Aim of the exercise> Make an exact copy of the records, dropping all pictures.
- Opening Delimiter -
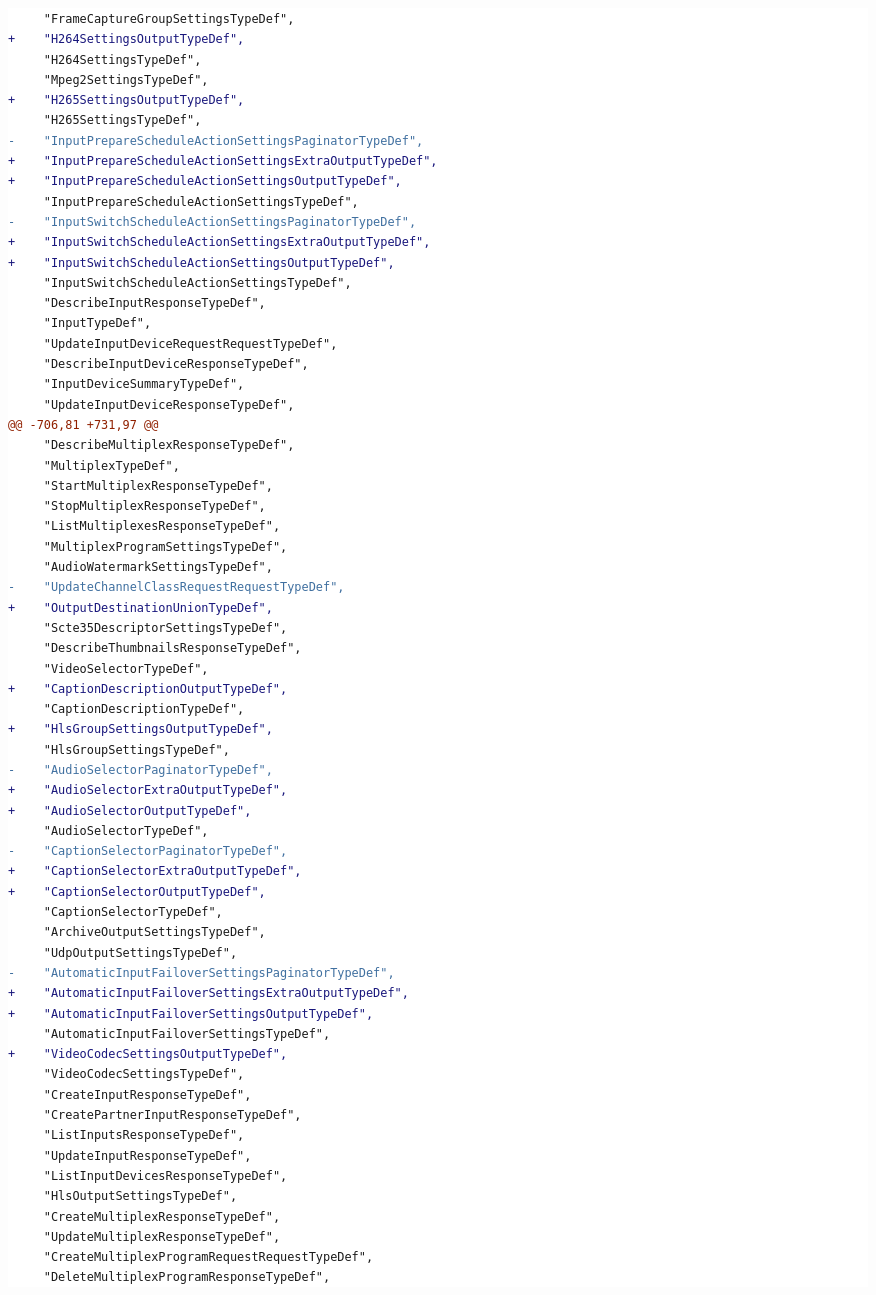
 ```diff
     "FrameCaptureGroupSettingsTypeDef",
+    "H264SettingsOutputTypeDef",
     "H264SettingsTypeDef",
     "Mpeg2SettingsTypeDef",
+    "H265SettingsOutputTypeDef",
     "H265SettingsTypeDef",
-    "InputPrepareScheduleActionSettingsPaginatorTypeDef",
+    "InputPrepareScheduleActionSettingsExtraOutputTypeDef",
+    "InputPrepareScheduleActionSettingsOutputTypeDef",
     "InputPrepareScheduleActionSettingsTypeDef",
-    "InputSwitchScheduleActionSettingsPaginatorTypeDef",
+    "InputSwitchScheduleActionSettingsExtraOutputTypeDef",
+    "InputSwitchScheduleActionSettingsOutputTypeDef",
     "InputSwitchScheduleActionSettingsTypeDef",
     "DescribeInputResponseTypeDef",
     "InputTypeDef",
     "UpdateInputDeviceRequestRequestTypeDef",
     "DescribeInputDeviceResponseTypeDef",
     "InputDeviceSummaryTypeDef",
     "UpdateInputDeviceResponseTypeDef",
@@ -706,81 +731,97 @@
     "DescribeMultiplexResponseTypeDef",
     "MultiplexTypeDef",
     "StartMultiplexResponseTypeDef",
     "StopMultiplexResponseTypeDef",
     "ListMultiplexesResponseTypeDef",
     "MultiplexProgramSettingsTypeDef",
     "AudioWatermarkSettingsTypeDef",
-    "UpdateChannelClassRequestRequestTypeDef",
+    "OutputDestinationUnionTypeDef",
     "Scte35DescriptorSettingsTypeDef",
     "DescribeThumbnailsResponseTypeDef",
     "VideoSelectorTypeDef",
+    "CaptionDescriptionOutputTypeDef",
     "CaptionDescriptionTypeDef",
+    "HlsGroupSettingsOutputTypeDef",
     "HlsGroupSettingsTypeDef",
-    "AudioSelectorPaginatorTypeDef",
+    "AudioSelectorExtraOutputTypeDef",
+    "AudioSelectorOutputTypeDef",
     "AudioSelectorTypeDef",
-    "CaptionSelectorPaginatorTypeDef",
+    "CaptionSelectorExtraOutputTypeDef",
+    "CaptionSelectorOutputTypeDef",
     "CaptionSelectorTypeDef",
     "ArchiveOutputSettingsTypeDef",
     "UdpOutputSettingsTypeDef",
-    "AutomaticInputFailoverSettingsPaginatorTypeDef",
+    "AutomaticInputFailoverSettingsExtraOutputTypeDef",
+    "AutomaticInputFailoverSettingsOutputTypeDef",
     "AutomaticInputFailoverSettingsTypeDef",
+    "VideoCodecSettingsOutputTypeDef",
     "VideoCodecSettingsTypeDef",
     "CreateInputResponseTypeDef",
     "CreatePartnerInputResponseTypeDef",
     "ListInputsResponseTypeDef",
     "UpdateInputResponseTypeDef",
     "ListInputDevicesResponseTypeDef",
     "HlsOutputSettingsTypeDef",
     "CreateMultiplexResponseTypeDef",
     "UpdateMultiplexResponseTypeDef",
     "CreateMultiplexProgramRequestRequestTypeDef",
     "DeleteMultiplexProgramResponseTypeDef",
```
- Closing Delimiter -
Reply>
 ```diff
     "FrameCaptureGroupSettingsTypeDef",
+    "H264SettingsOutputTypeDef",
     "H264SettingsTypeDef",
     "Mpeg2SettingsTypeDef",
+    "H265SettingsOutputTypeDef",
     "H265SettingsTypeDef",
-    "InputPrepareScheduleActionSettingsPaginatorTypeDef",
+    "InputPrepareScheduleActionSettingsExtraOutputTypeDef",
+    "InputPrepareScheduleActionSettingsOutputTypeDef",
     "InputPrepareScheduleActionSettingsTypeDef",
-    "InputSwitchScheduleActionSettingsPaginatorTypeDef",
+    "InputSwitchScheduleActionSettingsExtraOutputTypeDef",
+    "InputSwitchScheduleActionSettingsOutputTypeDef",
     "InputSwitchScheduleActionSettingsTypeDef",
     "DescribeInputResponseTypeDef",
     "InputTypeDef",
     "UpdateInputDeviceRequestRequestTypeDef",
     "DescribeInputDeviceResponseTypeDef",
     "InputDeviceSummaryTypeDef",
     "UpdateInputDeviceResponseTypeDef",
@@ -706,81 +731,97 @@
     "DescribeMultiplexResponseTypeDef",
     "MultiplexTypeDef",
     "StartMultiplexResponseTypeDef",
     "StopMultiplexResponseTypeDef",
     "ListMultiplexesResponseTypeDef",
     "MultiplexProgramSettingsTypeDef",
     "AudioWatermarkSettingsTypeDef",
-    "UpdateChannelClassRequestRequestTypeDef",
+    "OutputDestinationUnionTypeDef",
     "Scte35DescriptorSettingsTypeDef",
     "DescribeThumbnailsResponseTypeDef",
     "VideoSelectorTypeDef",
+    "CaptionDescriptionOutputTypeDef",
     "CaptionDescriptionTypeDef",
+    "HlsGroupSettingsOutputTypeDef",
     "HlsGroupSettingsTypeDef",
-    "AudioSelectorPaginatorTypeDef",
+    "AudioSelectorExtraOutputTypeDef",
+    "AudioSelectorOutputTypeDef",
     "AudioSelectorTypeDef",
-    "CaptionSelectorPaginatorTypeDef",
+    "CaptionSelectorExtraOutputTypeDef",
+    "CaptionSelectorOutputTypeDef",
     "CaptionSelectorTypeDef",
     "ArchiveOutputSettingsTypeDef",
     "UdpOutputSettingsTypeDef",
-    "AutomaticInputFailoverSettingsPaginatorTypeDef",
+    "AutomaticInputFailoverSettingsExtraOutputTypeDef",
+    "AutomaticInputFailoverSettingsOutputTypeDef",
     "AutomaticInputFailoverSettingsTypeDef",
+    "VideoCodecSettingsOutputTypeDef",
     "VideoCodecSettingsTypeDef",
     "CreateInputResponseTypeDef",
     "CreatePartnerInputResponseTypeDef",
     "ListInputsResponseTypeDef",
     "UpdateInputResponseTypeDef",
     "ListInputDevicesResponseTypeDef",
     "HlsOutputSettingsTypeDef",
     "CreateMultiplexResponseTypeDef",
     "UpdateMultiplexResponseTypeDef",
     "CreateMultiplexProgramRequestRequestTypeDef",
     "DeleteMultiplexProgramResponseTypeDef",
```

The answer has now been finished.